Selected text
A documentary by Paul Hunt and Julie Kauffmann about ‘grassroots horror’ – which has been around in America since the 1960s at least, and had a heyday in the 1970s and ‘80s thanks to the filmmakers celebrated in Stephen Thrower’s Nightmare USA. Of course, with the rise of affordable video equipment, there has been a mushroom growth of hand-to-mouth horror movie production … the kind of kids who might once have formed a garage band that rehearsed but never gigged or put on a play with their friends can now make films and see them get something like a release.
Of course, it’s still not easy – the de facto lead of the film is auteur Mike Lombardo, who we see struggling to get through a day of shooting on The Stall (characters puking blood in bathrooms seems to be a recurring theme in grassroots horror) while racked with doubts about the project, frustrated by tehcnical shortcomings and distracted by family woes. Also featured are filmmakers Jeremiah Kipp (Slapface – one of this year’s best FrightFest selections), Paula Helfley (Movie Monster Insurance), Thomas Norman (Gitchy), Julie Ufema (Caveat – not the one from FrightFest last year), plus pundit Michael Gingold and academic Noel Carroll. Some folks hawk whatever they’re making, others play up to the stereotype of alienated horror fan – and one or two are clear-eyed about what they’re trying to do.

Available data
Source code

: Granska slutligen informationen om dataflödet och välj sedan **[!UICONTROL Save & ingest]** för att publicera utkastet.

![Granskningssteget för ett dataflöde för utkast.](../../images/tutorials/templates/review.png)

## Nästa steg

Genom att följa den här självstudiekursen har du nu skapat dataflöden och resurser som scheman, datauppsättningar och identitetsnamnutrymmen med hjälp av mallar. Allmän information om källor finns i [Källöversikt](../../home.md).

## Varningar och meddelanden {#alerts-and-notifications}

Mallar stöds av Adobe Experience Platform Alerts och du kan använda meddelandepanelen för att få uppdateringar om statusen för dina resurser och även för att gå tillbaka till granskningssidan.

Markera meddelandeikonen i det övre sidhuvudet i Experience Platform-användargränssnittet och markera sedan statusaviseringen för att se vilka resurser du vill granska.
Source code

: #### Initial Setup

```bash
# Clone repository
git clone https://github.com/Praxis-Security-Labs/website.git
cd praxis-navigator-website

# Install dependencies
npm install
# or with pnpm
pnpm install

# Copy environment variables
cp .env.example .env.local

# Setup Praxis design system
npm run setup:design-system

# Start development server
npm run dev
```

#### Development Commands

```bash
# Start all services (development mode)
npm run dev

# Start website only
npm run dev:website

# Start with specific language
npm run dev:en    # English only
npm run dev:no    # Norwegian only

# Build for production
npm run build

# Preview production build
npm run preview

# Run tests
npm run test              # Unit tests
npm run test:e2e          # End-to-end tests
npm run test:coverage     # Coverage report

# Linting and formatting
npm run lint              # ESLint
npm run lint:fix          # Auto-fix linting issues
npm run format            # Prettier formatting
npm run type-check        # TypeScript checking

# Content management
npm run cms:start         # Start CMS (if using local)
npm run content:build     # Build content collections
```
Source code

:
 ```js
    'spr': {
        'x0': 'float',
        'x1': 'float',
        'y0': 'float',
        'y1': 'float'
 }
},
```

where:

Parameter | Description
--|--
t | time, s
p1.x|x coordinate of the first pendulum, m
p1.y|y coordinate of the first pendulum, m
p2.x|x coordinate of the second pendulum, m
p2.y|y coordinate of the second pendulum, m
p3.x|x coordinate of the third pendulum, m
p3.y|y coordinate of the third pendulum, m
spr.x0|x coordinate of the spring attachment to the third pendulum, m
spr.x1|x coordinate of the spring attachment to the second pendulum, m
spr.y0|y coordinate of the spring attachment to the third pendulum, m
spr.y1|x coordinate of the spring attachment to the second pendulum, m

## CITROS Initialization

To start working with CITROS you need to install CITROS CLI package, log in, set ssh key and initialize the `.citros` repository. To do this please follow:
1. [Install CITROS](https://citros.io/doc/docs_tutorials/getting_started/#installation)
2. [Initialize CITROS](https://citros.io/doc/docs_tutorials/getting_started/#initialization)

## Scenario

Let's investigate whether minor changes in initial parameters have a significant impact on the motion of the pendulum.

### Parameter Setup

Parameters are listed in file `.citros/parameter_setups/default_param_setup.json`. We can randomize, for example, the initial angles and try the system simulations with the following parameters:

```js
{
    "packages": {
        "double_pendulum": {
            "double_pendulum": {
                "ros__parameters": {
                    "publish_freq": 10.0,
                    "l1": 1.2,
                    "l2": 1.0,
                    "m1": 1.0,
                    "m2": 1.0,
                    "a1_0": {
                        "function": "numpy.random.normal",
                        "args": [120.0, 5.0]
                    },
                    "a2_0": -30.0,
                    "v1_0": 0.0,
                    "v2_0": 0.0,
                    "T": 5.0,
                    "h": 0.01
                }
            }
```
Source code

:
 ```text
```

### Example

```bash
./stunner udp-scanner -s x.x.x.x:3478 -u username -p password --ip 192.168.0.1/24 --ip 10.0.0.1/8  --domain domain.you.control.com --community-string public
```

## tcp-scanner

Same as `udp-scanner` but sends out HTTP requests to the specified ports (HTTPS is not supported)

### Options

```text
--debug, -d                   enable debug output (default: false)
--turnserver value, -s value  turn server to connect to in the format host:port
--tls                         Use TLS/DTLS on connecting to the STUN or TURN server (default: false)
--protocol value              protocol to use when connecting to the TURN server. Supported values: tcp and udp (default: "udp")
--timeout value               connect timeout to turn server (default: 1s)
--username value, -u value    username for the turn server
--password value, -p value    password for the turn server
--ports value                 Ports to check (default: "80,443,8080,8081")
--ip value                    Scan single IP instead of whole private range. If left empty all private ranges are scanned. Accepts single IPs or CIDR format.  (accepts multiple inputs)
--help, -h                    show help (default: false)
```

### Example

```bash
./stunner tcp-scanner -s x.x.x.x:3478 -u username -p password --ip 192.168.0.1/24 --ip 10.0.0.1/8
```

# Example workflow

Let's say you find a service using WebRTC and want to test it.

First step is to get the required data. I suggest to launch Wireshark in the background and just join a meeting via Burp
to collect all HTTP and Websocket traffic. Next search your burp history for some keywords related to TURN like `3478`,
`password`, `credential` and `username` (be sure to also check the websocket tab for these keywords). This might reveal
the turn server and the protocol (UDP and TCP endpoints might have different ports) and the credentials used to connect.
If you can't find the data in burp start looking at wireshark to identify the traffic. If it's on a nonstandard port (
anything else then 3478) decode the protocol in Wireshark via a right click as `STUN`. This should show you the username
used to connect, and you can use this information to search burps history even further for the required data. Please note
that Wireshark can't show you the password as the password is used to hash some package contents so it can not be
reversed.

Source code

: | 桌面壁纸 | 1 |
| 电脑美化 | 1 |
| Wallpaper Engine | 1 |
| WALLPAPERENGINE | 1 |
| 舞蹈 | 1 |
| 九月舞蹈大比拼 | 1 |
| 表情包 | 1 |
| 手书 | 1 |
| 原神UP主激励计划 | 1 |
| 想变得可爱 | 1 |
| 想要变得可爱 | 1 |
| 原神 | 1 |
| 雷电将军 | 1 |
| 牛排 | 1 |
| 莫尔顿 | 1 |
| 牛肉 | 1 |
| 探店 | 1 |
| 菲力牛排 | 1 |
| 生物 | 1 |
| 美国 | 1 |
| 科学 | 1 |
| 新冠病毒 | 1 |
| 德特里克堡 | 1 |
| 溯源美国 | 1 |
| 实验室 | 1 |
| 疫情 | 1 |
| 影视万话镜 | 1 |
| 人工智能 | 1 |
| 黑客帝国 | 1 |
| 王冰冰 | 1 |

Assigned task 1
Using the review of the grassroots horror documentary, explain why people who once might have formed a garage band can now make horror films.
Assigned task 2
Pick up the review of the grassroots horror documentary after its last sentence and write the next paragraph.

Answer 1
The rise of affordable video equipment made this possible. The kind of kids who might once have formed a garage band or put on a play with friends can now make films and see them get something like a release.

Answer 2
It’s an issue that a lot of grassroots horror is as hard to watch as it was to make, and you get a sense that the only way any of these movies would get shown at FrightFest – a festival which once programmed Bubba’s Chili Parlor – is in tiny snippets in the context of this doc. It’s not quite as essential as American Movie or Clapboard Jungle, which gain from being narrow-focused, but it’s breezily odd enough. I could still do without seeing another puking-blood-in-a-bathroom movie, though.